The agency also blew through its own informal deadline, established in late October after CNO's reporting, to respond to Morrissey's complaint. She intends to pursue legal action against the agency for the delay, she told Canada's National Observer in an email. 

In a statement, a PMRA spokesperson said that a review of Morrissey's complaint is "ongoing" and the timeline for reviews "depend on a variety of factors, including the number and complexity of objections received, additional clarification needed from objectors, and the volume of supporting evidence received." 

The agency's long-delayed response to Morrissey's formal complaint is the latest in a suite of problems around transparency at the PMRA. In September, Canada's Information Commissioner slammed the agency for delaying the release of health and safety data through access to information requests. The delays were not "justified" and a "clear contravention of Health Canada's obligations," she noted. 

Last year, prominent health researcher Bruce Lanphear resigned from a scientific advisory position with the PMRA due to transparency issues. In his letter of resignation, he lambasted the organization's "obsolete" approach to pesticide regulation.

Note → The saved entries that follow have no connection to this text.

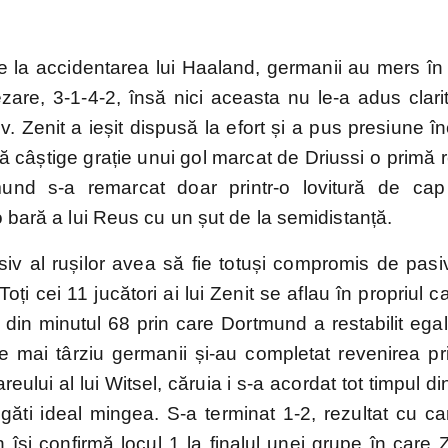
EURO
Mondial
EURO
Liga
2024
2022
2020
Națiunilor
de la accidentarea lui Haaland, germanii au mers în
are, 3-1-4-2, însă nici aceasta nu le-a adus clarit
v. Zenit a ieșit dispusă la efort și a pus presiune î
să câștige grație unui gol marcat de Driussi o primă 
und s-a remarcat doar printr-o lovitură de cap
 bară a lui Reus cu un șut de la semidistanță.
iv al rușilor avea să fie totuși compromis de pasiv
oți cei 11 jucători ai lui Zenit se aflau în propriul c
ț din minutul 68 prin care Dortmund a restabilit egal
e mai târziu germanii și-au completat revenirea pri
reului al lui Witsel, căruia i s-a acordat tot timpul d
egăti ideal mingea. S-a terminat 1-2, rezultat cu ca
își confirmă locul 1 la finalul unei grupe în care Z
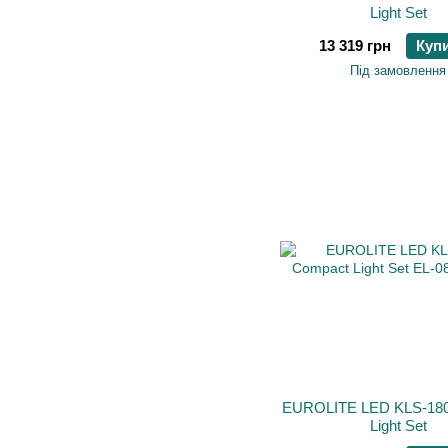
Light Set
13 319 грн
Куп
Під замовлення
EUROLITE LED KLS-180
Light Set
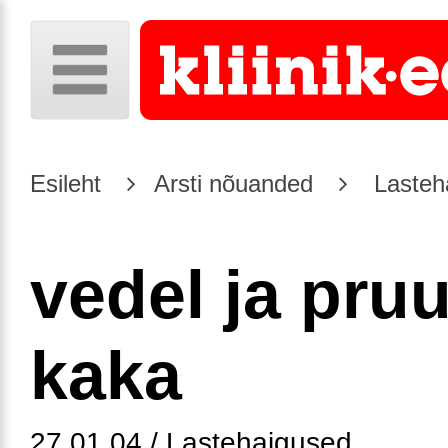
Esileht
Arsti nõuanded
Lasteh
vedel ja pru
kaka
27.01.04 / Lastehaigused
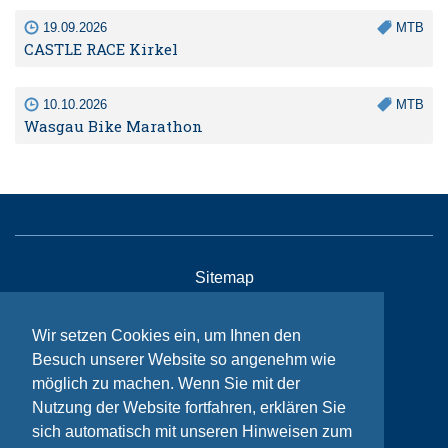
19.09.2026
MTB
CASTLE RACE Kirkel
10.10.2026
MTB
Wasgau Bike Marathon
Sitemap
Kontakt
Wir setzen Cookies ein, um Ihnen den
Impressum
Besuch unserer Website so angenehm wie
Datenschutzhinweise
möglich zu machen. Wenn Sie mit der
Nutzung der Website fortfahren, erklären Sie
sich automatisch mit unseren Hinweisen zum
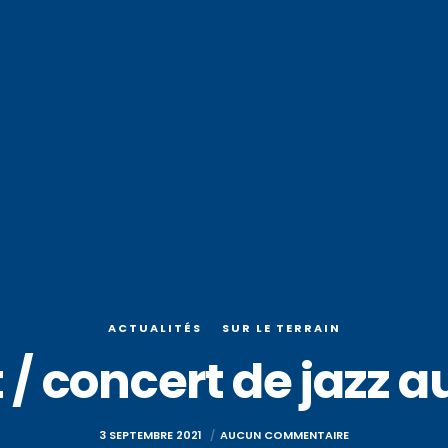
ACTUALITÉS
SUR LE TERRAIN
/ concert de jazz 
3 SEPTEMBRE 2021
AUCUN COMMENTAIRE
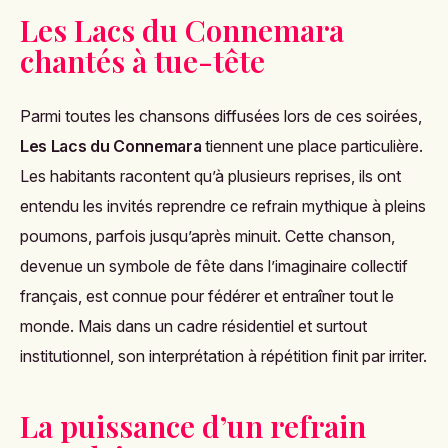
Les Lacs du Connemara
chantés à tue-tête
Parmi toutes les chansons diffusées lors de ces soirées,
Les Lacs du Connemara
tiennent une place particulière.
Les habitants racontent qu’à plusieurs reprises, ils ont
entendu les invités reprendre ce refrain mythique à pleins
poumons, parfois jusqu’après minuit. Cette chanson,
devenue un symbole de fête dans l’imaginaire collectif
français, est connue pour fédérer et entraîner tout le
monde. Mais dans un cadre résidentiel et surtout
institutionnel, son interprétation à répétition finit par irriter.
La puissance d’un refrain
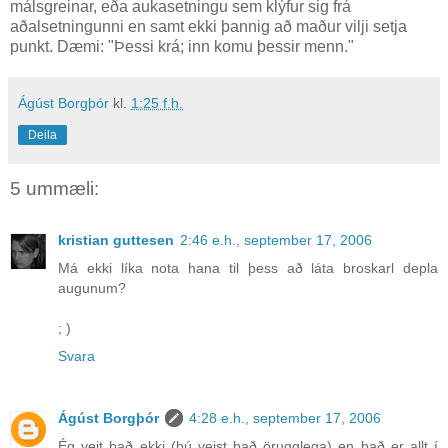
málsgreinar, eða aukasetningu sem klýfur sig frá
aðalsetningunni en samt ekki þannig að maður vilji setja
punkt. Dæmi: "Þessi krá; inn komu þessir menn."
Ágúst Borgþór
kl.
1:25 f.h.
Deila
5 ummæli:
kristian guttesen
2:46 e.h., september 17, 2006
Má ekki líka nota hana til þess að láta broskarl depla
augunum?
; )
Svara
Ágúst Borgþór
4:28 e.h., september 17, 2006
Ég veit það ekki (þú veist það örugglega) en það er allt í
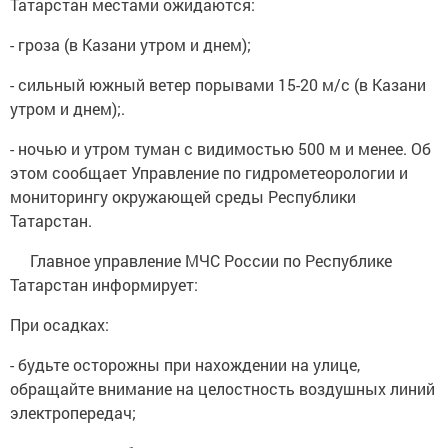
Татарстан местами ожидаются:
- гроза (в Казани утром и днем);
- сильный южный ветер порывами 15-20 м/с (в Казани
утром и днем);.
- ночью и утром туман с видимостью 500 м и менее. Об
этом сообщает Управление по гидрометеорологии и
мониторингу окружающей среды Республики
Татарстан.
Главное управление МЧС России по Республике
Татарстан информирует:
При осадках:
- будьте осторожны при нахождении на улице,
обращайте внимание на целостность воздушных линий
электропередач;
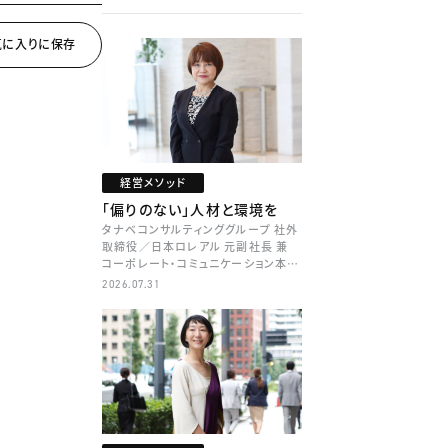
経営メソッド
「偏りのない」人材と環境を
タナベコンサルティンググループ 社外
取締役／日本ロレアル 元副社長 兼
コーポレート・コミュニケーション本部
本部長／キャリアコンサルタント 井村
2026.07.31
牧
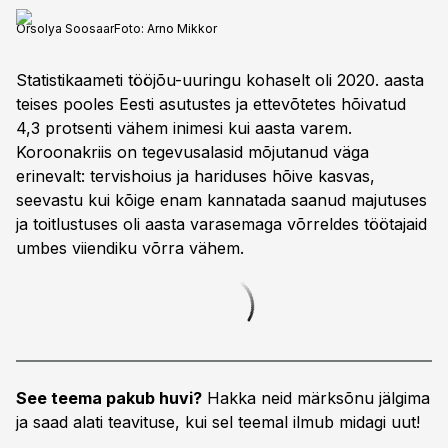
Orsolya Soosaar
Foto:
Arno Mikkor
Statistikaameti tööjõu-uuringu kohaselt oli 2020. aasta
teises pooles Eesti asutustes ja ettevõtetes hõivatud
4,3 protsenti vähem inimesi kui aasta varem.
Koroonakriis on tegevusalasid mõjutanud väga
erinevalt: tervishoius ja hariduses hõive kasvas,
seevastu kui kõige enam kannatada saanud majutuses
ja toitlustuses oli aasta varasemaga võrreldes töötajaid
umbes viiendiku võrra vähem.
See teema pakub huvi?
Hakka neid märksõnu jälgima
ja saad alati teavituse, kui sel teemal ilmub midagi uut!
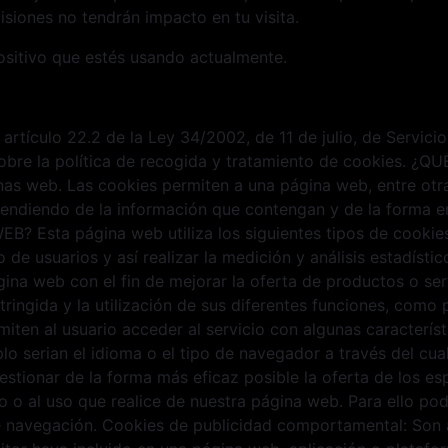
siones no tendrán impacto en tu visita.
ositivo que estés usando actualmente.
 artículo 22.2 de la Ley 34/2002, de 11 de julio, de Servic
 sobre la política de recogida y tratamiento de cookies. 
as web. Las cookies permiten a una página web, entre otra
endiendo de la información que contengan y de la forma en 
Esta página web utiliza los siguientes tipos de cookies: 
de usuarios y así realizar la medición y análisis estadístico
gina web con el fin de mejorar la oferta de productos o se
stringida y la utilización de sus diferentes funciones, com
miten al usuario acceder al servicio con algunas caracterís
lo serian el idioma o el tipo de navegador a través del cual
estionar de la forma más eficaz posible la oferta de los e
ado o al uso que realice de nuestra página web. Para ello p
e navegación. Cookies de publicidad comportamental: Son a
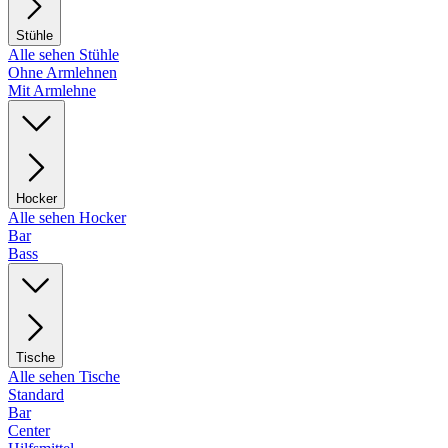
Stühle
Alle sehen Stühle
Ohne Armlehnen
Mit Armlehne
Hocker
Alle sehen Hocker
Bar
Bass
Tische
Alle sehen Tische
Standard
Bar
Center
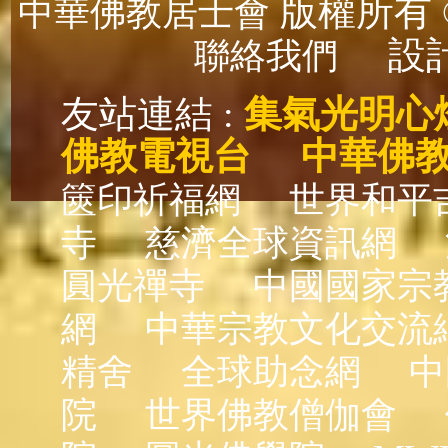
版權所有 ©
中華佛教居士會
設計
聯絡我們
友站連結 :
集氣光明心
佛教電視台
中華佛
篋印祈福網
世界和平
寺
慈濟全球資訊網
圓光禪寺
中國國家宗
網
中華宗教文化交流
精舍
全球助念網
中
院
世界佛教僧伽會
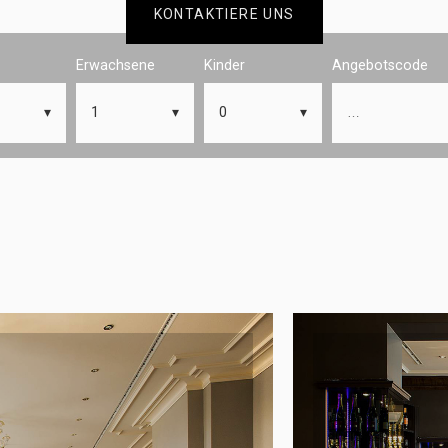
KONTAKTIERE UNS
Erwachsene
Kinder
Angebotscode
1
0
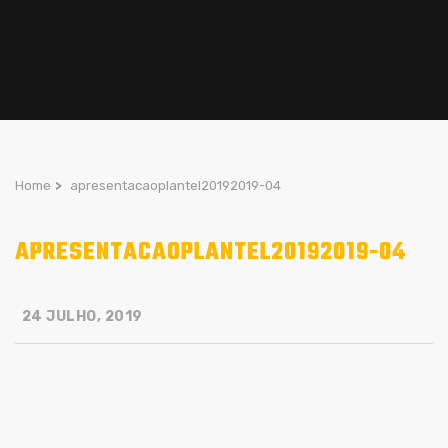
Home
>
apresentacaoplantel20192019-04
APRESENTACAOPLANTEL20192019-04
24 JULHO, 2019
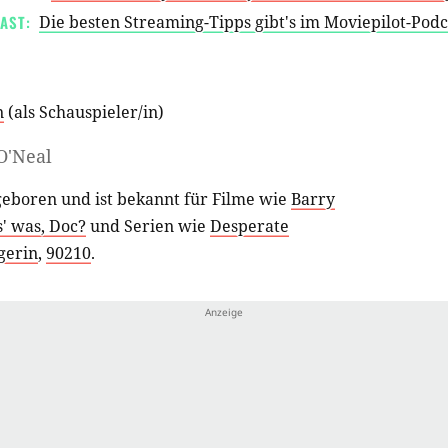
AST:
Die besten Streaming-Tipps gibt's im Moviepilot-Pod
n
(als
Schauspieler/in
)
O'Neal
eboren und ist bekannt für Filme wie
Barry
s' was, Doc?
und Serien wie
Desperate
gerin
,
90210
.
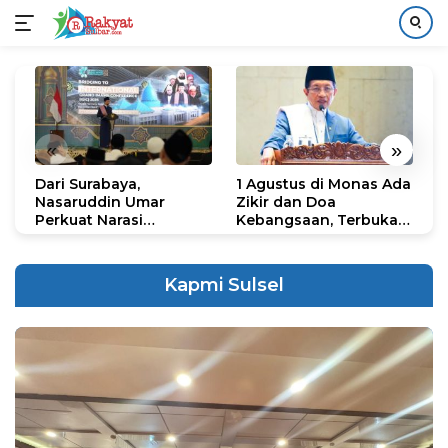
Langsung
ke
konten
«
»
Dari Surabaya,
1 Agustus di Monas Ada
H
Nasaruddin Umar
Zikir dan Doa
G
Perkuat Narasi
Kebangsaan, Terbuka
S
Persatuan dan
untuk Umum
R
Kepemimpinan Umat
R
K
Kapmi Sulsel
N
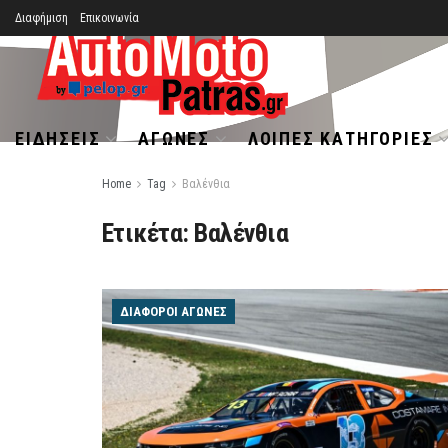
Διαφήμιση
Επικοινωνία
ΕΙΔΉΣΕΙΣ
ΑΓΏΝΕΣ
ΛΟΙΠΈΣ ΚΑΤΗΓΟΡΊΕΣ
Home
Tag
Βαλένθια
Ετικέτα:
Βαλένθια
ΔΙΆΦΟΡΟΙ ΑΓΏΝΕΣ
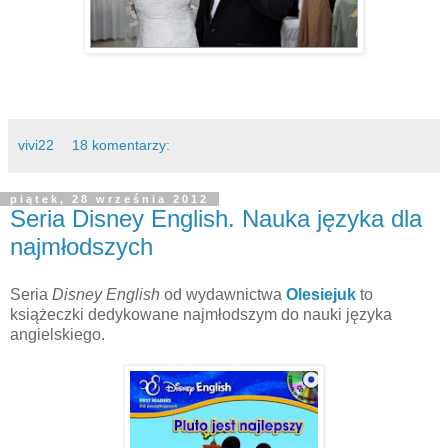
vivi22
18 komentarzy:
piątek, 28 września 2012
Seria Disney English. Nauka języka dla
najmłodszych
Seria
Disney English
od wydawnictwa
Olesiejuk
to
książeczki dedykowane najmłodszym do nauki języka
angielskiego.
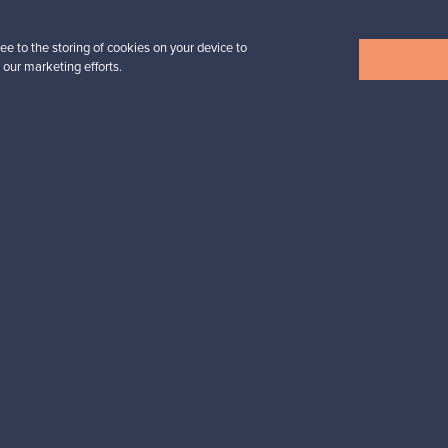
ee to the storing of cookies on your device to
 our marketing efforts.
Näytä kaikki uutuudet
esignista?
pysyt ajan tasalla!
valliset maksut
Ostajan turva
Asiakaspalvelun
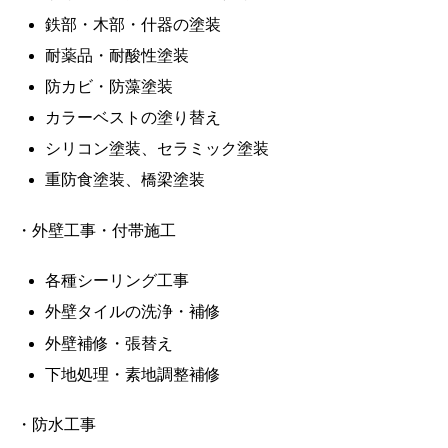
鉄部・木部・什器の塗装
耐薬品・耐酸性塗装
防カビ・防藻塗装
カラーベストの塗り替え
シリコン塗装、セラミック塗装
重防食塗装、橋梁塗装
・外壁工事・付帯施工
各種シーリング工事
外壁タイルの洗浄・補修
外壁補修・張替え
下地処理・素地調整補修
・防水工事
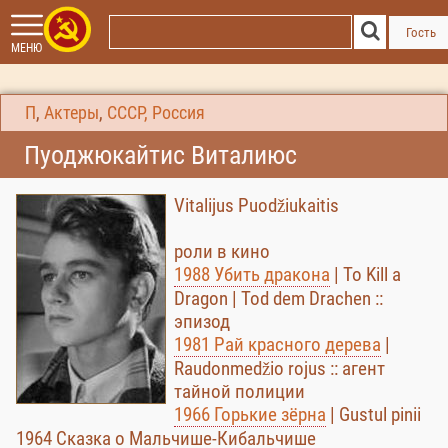
Гость
МЕНЮ
П
,
Актеры
,
СССР, Россия
Пуоджюкайтис Виталиюс
Vitalijus Puodžiukaitis
роли в кино
1988 Убить дракона
| To Kill a
Dragon | Tod dem Drachen ::
эпизод
1981 Рай красного дерева
|
Raudonmedžio rojus :: агент
тайной полиции
1966 Горькие зёрна
| Gustul pinii
1964 Сказка о Мальчише-Кибальчише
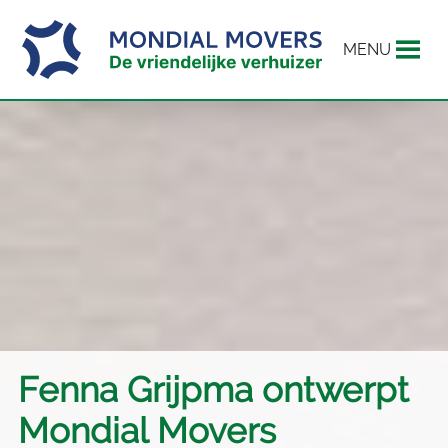
MENU
Fenna Grijpma ontwerpt
Mondial Movers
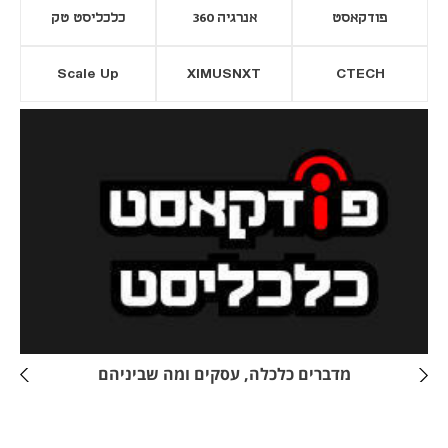
פודקאסט
אנרגיה 360
כלכליסט טק
Scale Up
XIMUSNXT
CTECH
יסייה חדשה
נפתח בכרטיסייה חדשה
מדברים כלכלה, עסקים ומה שביניהם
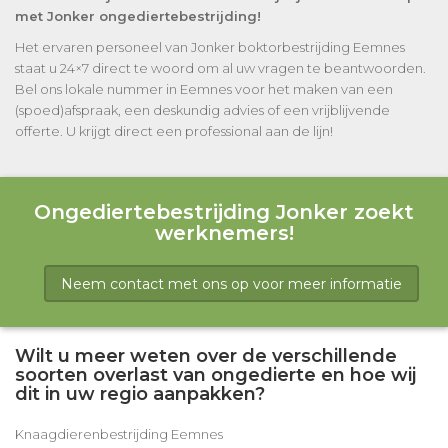
met Jonker ongediertebestrijding!
Het ervaren personeel van Jonker boktorbestrijding Eemnes
staat u 24×7 direct te woord om al uw vragen te beantwoorden.
Bel ons lokale nummer in Eemnes voor het maken van een
(spoed)afspraak, een deskundig advies of een vrijblijvende
offerte. U krijgt direct een professional aan de lijn!
Ongediertebestrijding Jonker zoekt
werknemers!
Neem contact met ons op voor meer informatie
Wilt u meer weten over de verschillende
soorten overlast van ongedierte en hoe wij
dit in uw regio aanpakken?
Knaagdierenbestrijding Eemnes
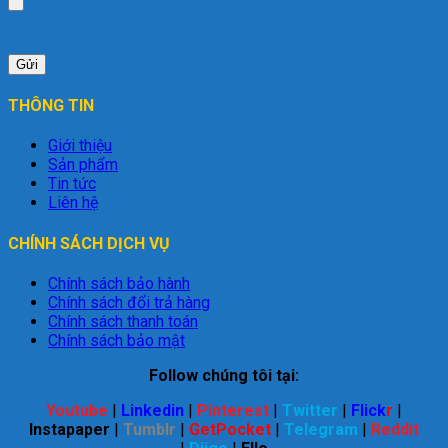
THÔNG TIN
Giới thiệu
Sản phẩm
Tin tức
Liên hệ
CHÍNH SÁCH DỊCH VỤ
Chính sách bảo hành
Chính sách đổi trả hàng
Chính sách thanh toán
Chính sách bảo mật
Follow chúng tôi tại:
Youtube
|
Linkedin
|
Pinterest
|
Twitter
|
Flick
r
|
Instapaper
|
Tumblr
|
GetPocket
|
Telegram
|
Reddit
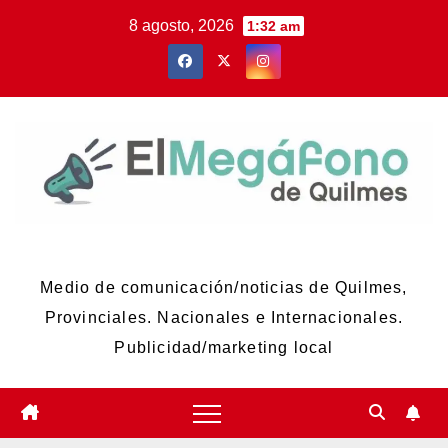
Skip
8 agosto, 2026
1:32 am
to
content
El Megáfono de Quilmes
Medio de comunicación/noticias de Quilmes,
Provinciales. Nacionales e Internacionales.
Publicidad/marketing local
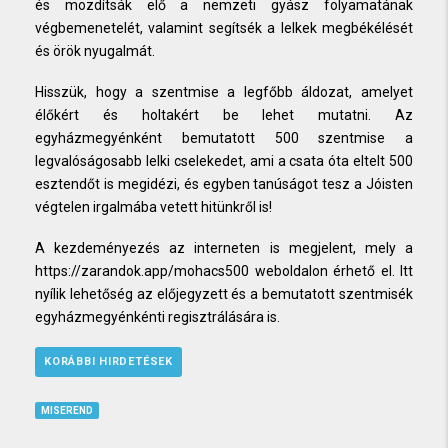
és mozdítsák elő a nemzeti gyász folyamatának
végbemenetelét, valamint segítsék a lelkek megbékélését
és örök nyugalmát.
Hisszük, hogy a szentmise a legfőbb áldozat, amelyet
élőkért és holtakért be lehet mutatni. Az
egyházmegyénként bemutatott 500 szentmise a
legvalóságosabb lelki cselekedet, ami a csata óta eltelt 500
esztendőt is megidézi, és egyben tanúságot tesz a Jóisten
végtelen irgalmába vetett hitünkről is!
A kezdeményezés az interneten is megjelent, mely a
https://zarandok.app/mohacs500
weboldalon érhető el. Itt
nyílik lehetőség az előjegyzett és a bemutatott szentmisék
egyházmegyénkénti regisztrálására is.
KORÁBBI HIRDETÉSEK
MISEREND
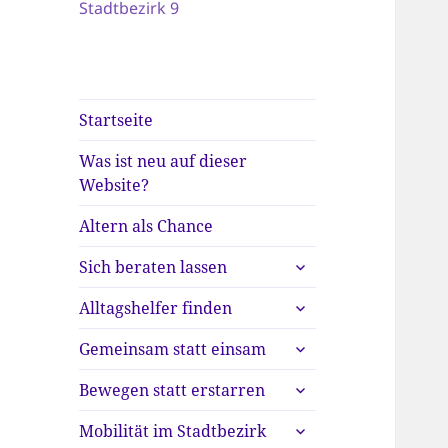
Stadtbezirk 9
Startseite
Was ist neu auf dieser
Website?
Altern als Chance
untermenü
Sich beraten lassen
anzeigen
untermenü
Alltagshelfer finden
anzeigen
untermenü
Gemeinsam statt einsam
anzeigen
untermenü
Bewegen statt erstarren
anzeigen
untermenü
Mobilität im Stadtbezirk
anzeigen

In 2021, public outrage over a proposal to increase how much residue of the herbicide glyphosate could be on food crops forced the government to give the agency $42 million for a so-called transformation agenda meant "to further strengthen its human and environmental health and safety oversight and protection." That process ended last August, but critics say little has changed

Still, Bowman, the lawyer, acknowledged that the PMRA's staff are under significant pressure, with multiple competing deadlines and a funding mechanism tied to approving pesticides: as much as three-quarters of the agency's funding comes from registration fees for pesticides, creating an incentive for the regulator to bump reviews of the products to the top of the priority list and approve the products, she said.

"All the resources have to be put into registering new pesticides to placate the interests that want that done quickly, and all of these other things get shuffled off to the side," she said.